## EXTRACT PROVIDED
▽
Quantitative analysis of dental microwear in threespine stickleback: a new approach to analysis of trophic ecology in aquatic vertebrates


M. A. Purnell, Department of Geology, University of Leicester, Leicester, LE1 7RH, UK. E-mail: mark.purnell@leicester.ac.uk


  • 1The threespine stickleback Gasterosteus aculeatus is an important model organism in studies of genomic and phenotypic evolution, adaptation and speciation. Fossil Gasterosteus offer the potential to test models derived from studies of extant fishes over true evolutionary time-scales. Competition for food resources, for example, plays an important part in stickleback speciation, causing divergence in food gathering traits and ecological character displacement, but it is not possible to test this model in fossils because evidence of diet is almost never preserved.
  • 2We demonstrate here that quantitative analysis of dental microwear, a technique previously applied only to mammals, provides a reliable guide to the dietary preferences of stickleback. Teeth from stickleback raised under laboratory conditions exhibit microwear patterns that vary systematically according to substrate coarseness and whether fishes feed on Daphnia within the water column, or on chironomid larvae from the bottom. Furthermore, microwear data exhibit a progressive shift in their distribution that tracks differences in experimental feeding treatments.
  • 3Microwear in wild populations also exhibits a relationship with feeding. In blind assessments of trophic niche based on microwear patterns we were able to correctly assign all but one equivocal population to trophic group. Microwear data from wild stickleback exhibit a shift in distribution comparable with that observed across the range of treatments in the laboratory and these allow populations to be ranked according to the degree to which they approach fully benthic or fully limnetic feeding.
△
## GOAL OF THE EXERCISE
Write out the passage of the stickleback microwear text, starting with "Quantitative analysis of dental microwear in" and going on through "almost never preserved.", substituting "fossil specimens" for "fossils".

## MATERIAL SHOWN
▽
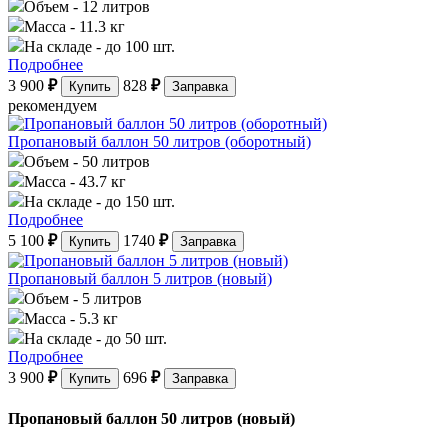
Объем
- 12 литров
Масса
- 11.3 кг
На складе
- до 100 шт.
Подробнее
3 900
₽
828
₽
Купить
Заправка
рекомендуем
Пропановый баллон 50 литров (оборотный)
Объем
- 50 литров
Масса
- 43.7 кг
На складе
- до 150 шт.
Подробнее
5 100
₽
1740
₽
Купить
Заправка
Пропановый баллон 5 литров (новый)
Объем
- 5 литров
Масса
- 5.3 кг
На складе
- до 50 шт.
Подробнее
3 900
₽
696
₽
Купить
Заправка
Пропановый баллон 50 литров (новый)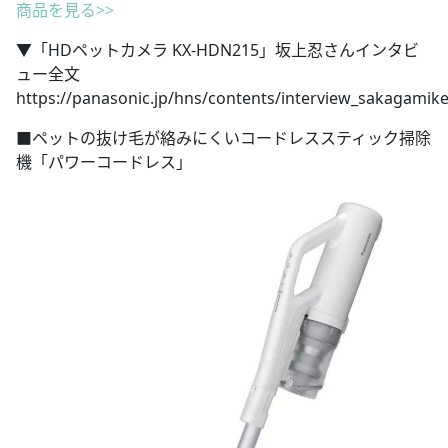
商品を見る>>
▼「HDペットカメラ KX-HDN215」坂上忍さんインタビ
ュー全文
https://panasonic.jp/hns/contents/interview_sakagamike
■ペットの抜け毛が絡みにくいコードレススティック掃除
機「パワーコードレス」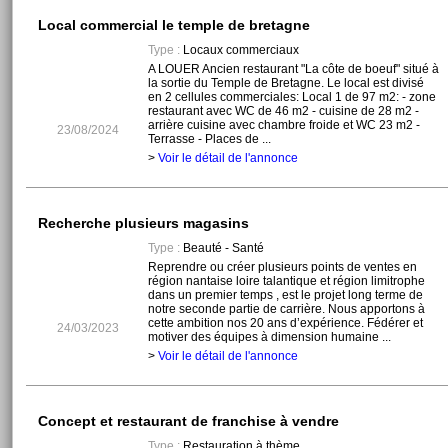
Local commercial le temple de bretagne
Type :
Locaux commerciaux
A LOUER Ancien restaurant "La côte de boeuf" situé à
la sortie du Temple de Bretagne. Le local est divisé
en 2 cellules commerciales: Local 1 de 97 m2: - zone
restaurant avec WC de 46 m2 - cuisine de 28 m2 -
arrière cuisine avec chambre froide et WC 23 m2 -
23/08/2024
Terrasse - Places de ...
>
Voir le détail de l'annonce
Recherche plusieurs magasins
Type :
Beauté - Santé
Reprendre ou créer plusieurs points de ventes en
région nantaise loire talantique et région limitrophe
dans un premier temps , est le projet long terme de
notre seconde partie de carrière. Nous apportons à
cette ambition nos 20 ans d’expérience. Fédérer et
24/03/2023
motiver des équipes à dimension humaine ...
>
Voir le détail de l'annonce
Concept et restaurant de franchise à vendre
Type :
Restauration à thème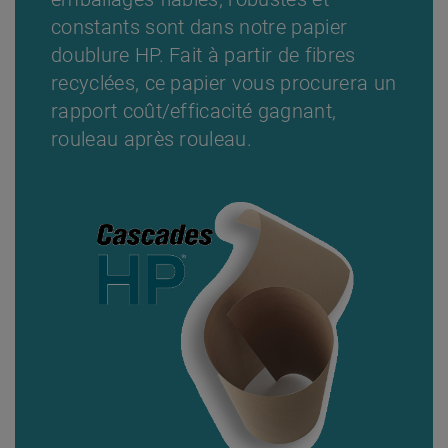
constants sont dans notre papier
doublure HP. Fait à partir de fibres
recyclées, ce papier vous procurera un
rapport coût/efficacité gagnant,
rouleau après rouleau.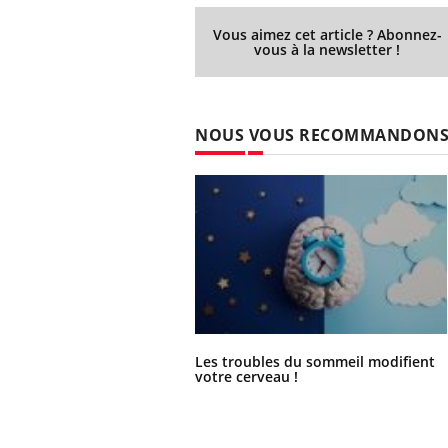
Vous aimez cet article ? Abonnez-
vous à la newsletter !
NOUS VOUS RECOMMANDON
Les troubles du sommeil modifient
votre cerveau !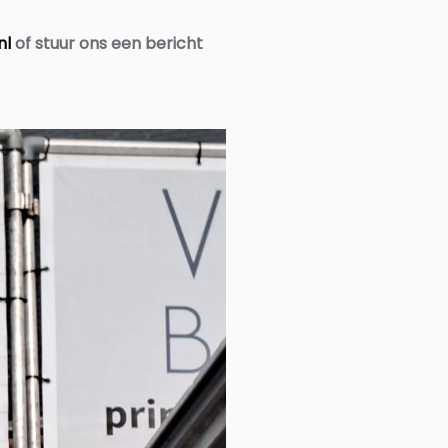
nl
of stuur ons een bericht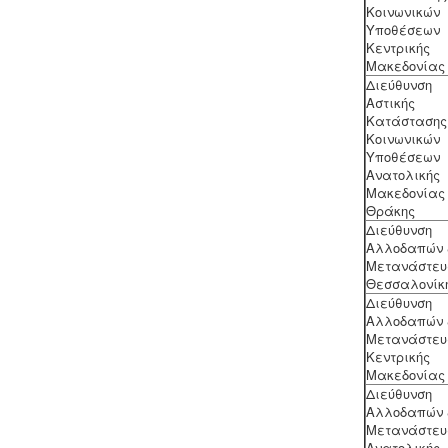
Κοινωνικών
λειτουργία ενός εργαστηρίου ή
Υποθέσεων
βιομηχανίας καλλυντικών υπάγεται
Κεντρικής
στο πρότυπο GMP Καλής
Μακεδονίας
Παρασκευαστικής Πρακτικής και
Διεύθυνση
ρυθμίζεται από τον Ευρωπαϊκό
Αστικής
Κανονισμό 1223/2009.
Κατάστασης
Κοινωνικών
Υποθέσεων
Ανατολικής
Μακεδονίας 
Θράκης
Νομιμοποίηση γεώτρησης -
Όλες οι
Διεύθυνση
μεταβιβάσεις ακινήτων, στα οποία
Αλλοδαπών 
υπάρχει γεώτρηση, εκτελούνται
Μετανάστευ
κατόπιν νομιμοποίησης της
Θεσσαλονίκ
γεώτρησης. Για να προχωρήσει η
Διεύθυνση
συμβολαιογραφική πράξη θα πρέπει
Αλλοδαπών 
να έχει εκδοθεί κωδικός ΕΜΣΥ
Μετανάστευ
ενεργού ή ανενεργού σημείου
Κεντρικής
υδροληψίας
Μακεδονίας
Διεύθυνση
Αλλοδαπών 
Μετανάστευ
Ανατολικής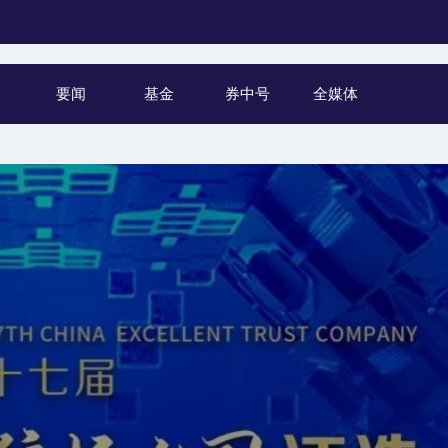
要闻
基金
券中号
全媒体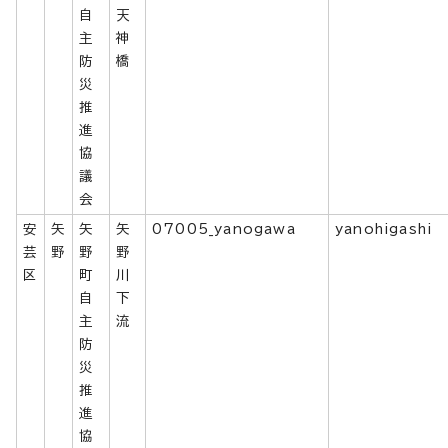
自
天
主
神
防
橋
災
推
進
協
議
会
安
矢
矢
矢
07005_yanogawa
yanohigashi
芸
野
野
野
区
町
川
自
下
主
流
防
災
推
進
協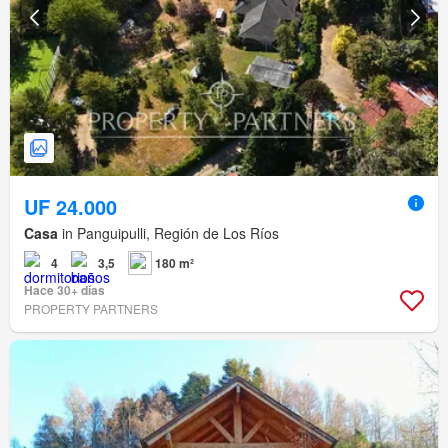
UF 24.000
Casa
in Panguipulli, Región de Los Ríos
4
3,5
180 m²
Hace 30+ días
PROPERTY PARTNERS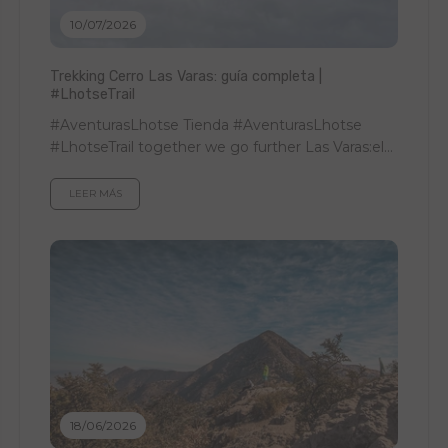
10/07/2026
Trekking Cerro Las Varas: guía completa |
#LhotseTrail
#AventurasLhotse Tienda #AventurasLhotse
#LhotseTrail together we go further Las Varas:el
trail del equipo Una jornada de trekking, team
building y...
LEER MÁS
18/06/2026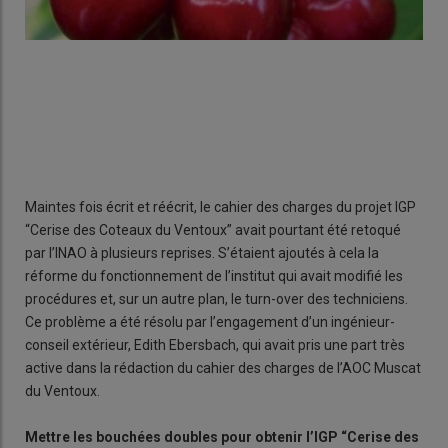
Maintes fois écrit et réécrit, le cahier des charges du projet IGP
“Cerise des Coteaux du Ventoux” avait pourtant été retoqué
par l’INAO à plusieurs reprises. S’étaient ajoutés à cela la
réforme du fonctionnement de l’institut qui avait modifié les
procédures et, sur un autre plan, le turn-over des techniciens.
Ce problème a été résolu par l’engagement d’un ingénieur-
conseil extérieur, Edith Ebersbach, qui avait pris une part très
active dans la rédaction du cahier des charges de l’AOC Muscat
du Ventoux.
Mettre les bouchées doubles pour obtenir l’IGP “Cerise des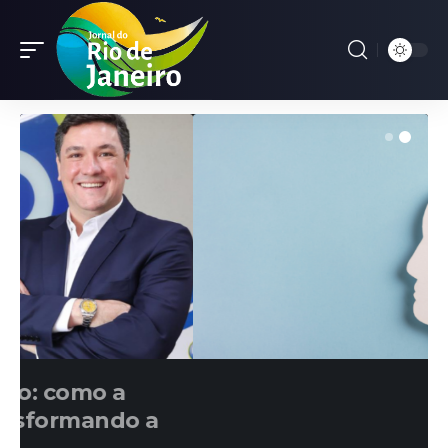
NOTÍCIAS
Produtividade neurodiversa:
TDAH e novas abordagens de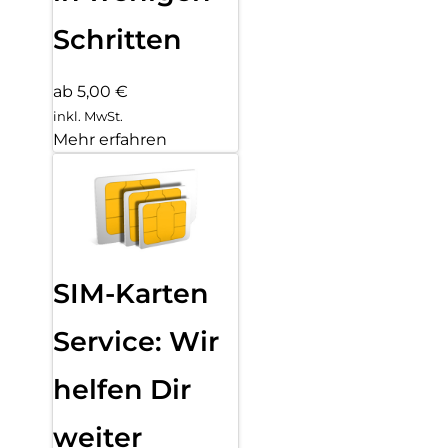
Schritten
ab 5,00 €
inkl. MwSt.
Mehr erfahren
SIM-Karten
Service: Wir
helfen Dir
weiter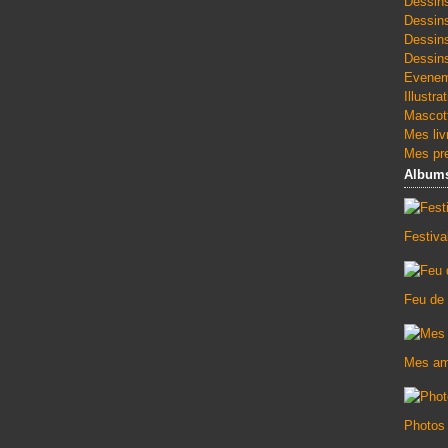
Dessin
Dessin
Dessin
Dessins
Evenem
Illustra
Mascott
Mes liv
Mes pre
Album
Festiv
Feu de
Mes am
Photos 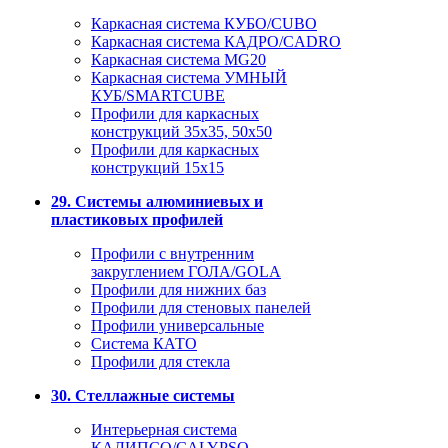
Каркасная система КУБО/CUBO
Каркасная система КАДРО/CADRO
Каркасная система MG20
Каркасная система УМНЫЙ
КУБ/SMARTCUBE
Профили для каркасных
конструкций 35x35, 50x50
Профили для каркасных
конструкций 15х15
29. Системы алюминиевых и
пластиковых профилей
Профили с внутренним
закруглением ГОЛА/GOLA
Профили для нижних баз
Профили для стеновых панелей
Профили универсальные
Система КАТО
Профили для стекла
30. Стеллажные системы
Интерьерная система
КАЛИПСО/CALYPSO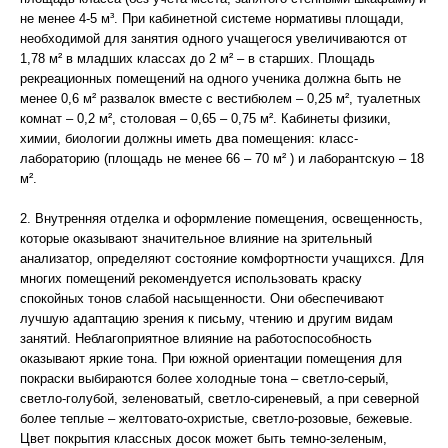
не менее 4-5 м³. При кабинетной системе нормативы площади,
необходимой для занятия одного учащегося увеличиваются от
1,78 м² в младших классах до 2 м² – в старших. Площадь
рекреационных помещений на одного ученика должна быть не
менее 0,6 м² развалок вместе с вестибюлем – 0,25 м², туалетных
комнат – 0,2 м², столовая – 0,65 – 0,75 м². Кабинеты физики,
химии, биологии должны иметь два помещения: класс-
лабораторию (площадь не менее 66 – 70 м² ) и лаборантскую – 18
м².
2. Внутренняя отделка и оформление помещения, освещенность,
которые оказывают значительное влияние на зрительный
анализатор, определяют состояние комфортности учащихся. Для
многих помещений рекомендуется использовать краску
спокойных тонов слабой насыщенности. Они обеспечивают
лучшую адаптацию зрения к письму, чтению и другим видам
занятий. Неблагоприятное влияние на работоспособность
оказывают яркие тона. При южной ориентации помещения для
покраски выбираются более холодные тона – светло-серый,
светло-голубой, зеленоватый, светло-сиреневый, а при северной
более теплые – желтовато-охристые, светло-розовые, бежевые.
Цвет покрытия классных досок может быть темно-зеленым,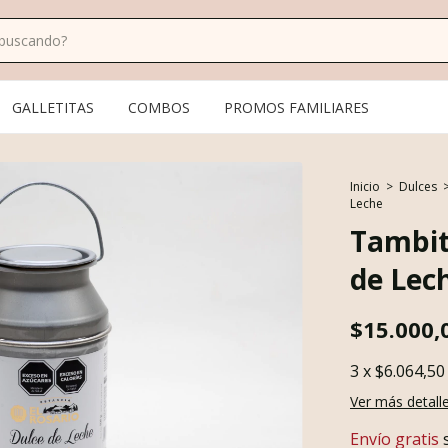
GALLETITAS
COMBOS
PROMOS FAMILIARES
Inicio
>
Dulces
Leche
Tambit
de Lec
$15.000,
3
x
$6.064,50
Ver más detall
Envío gratis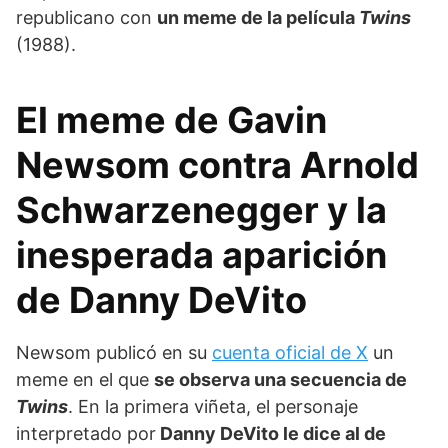
republicano con
un meme de la película
Twins
(1988).
El meme de Gavin
Newsom contra Arnold
Schwarzenegger y la
inesperada aparición
de Danny DeVito
Newsom publicó en su
cuenta oficial de X
un
meme en el que
se observa una secuencia de
Twins
. En la primera viñeta, el personaje
interpretado por
Danny DeVito le dice al de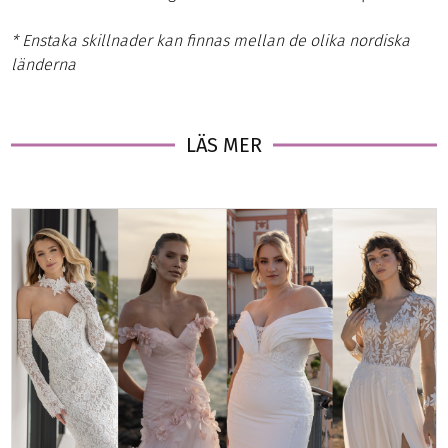
* Enstaka skillnader kan finnas mellan de olika nordiska
länderna
LÄS MER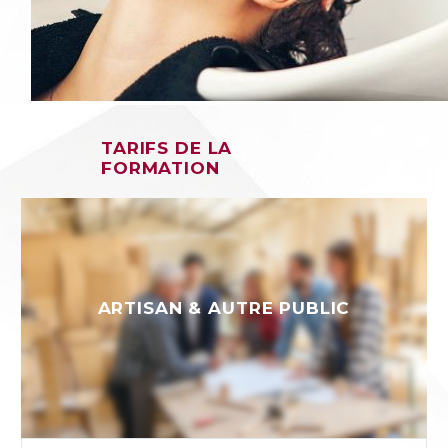
TARIFS DE LA
FORMATION
ARTISAN & AUTRE PUBLIC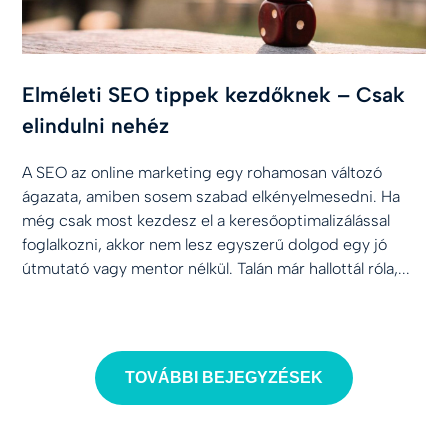
Elméleti SEO tippek kezdőknek – Csak
elindulni nehéz
A SEO az online marketing egy rohamosan változó
ágazata, amiben sosem szabad elkényelmesedni. Ha
még csak most kezdesz el a keresőoptimalizálással
foglalkozni, akkor nem lesz egyszerű dolgod egy jó
útmutató vagy mentor nélkül. Talán már hallottál róla,...
TOVÁBBI BEJEGYZÉSEK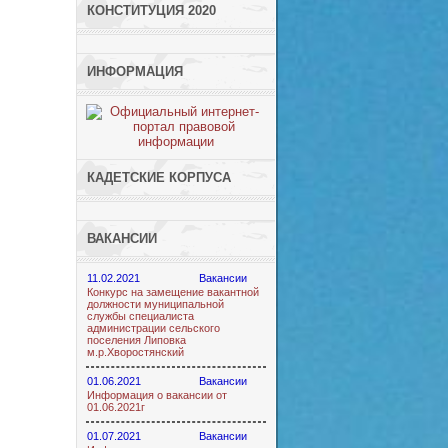
КОНСТИТУЦИЯ 2020
ИНФОРМАЦИЯ
КАДЕТСКИЕ КОРПУСА
ВАКАНСИИ
11.02.2021
Вакансии
Конкурс на замещение вакантной
должности муниципальной
службы специалиста
администрации сельского
поселения Липовка
м.р.Хворостянский
01.06.2021
Вакансии
Информация о вакансии от
01.06.2021г
01.07.2021
Вакансии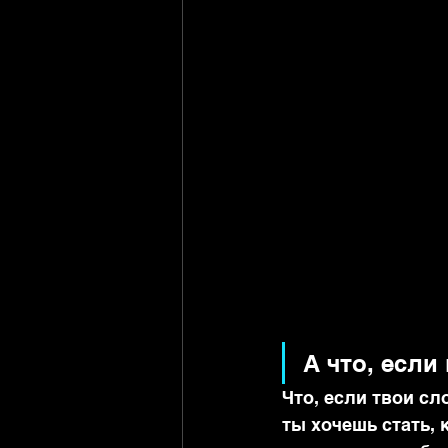
А что, если
Что, если твои сл
ты хочешь стать,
△
## ANSWER TO THIS EXERCISE
Quantitative analysis of dental microwear in threespine stickleback: a new approach to analysis of trophic ecology in aquatic vertebrates


M. A. Purnell, Department of Geology, University of Leicester, Leicester, LE1 7RH, UK. E-mail: mark.purnell@leicester.ac.uk


  • 1The threespine stickleback Gasterosteus aculeatus is an important model organism in studies of genomic and phenotypic evolution, adaptation and speciation. Fossil Gasterosteus offer the potential to test models derived from studies of extant fishes over true evolutionary time-scales. Competition for food resources, for example, plays an important part in stickleback speciation, causing divergence in food gathering traits and ecological character displacement, but it is not possible to test this model in fossil specimens because evidence of diet is almost never preserved.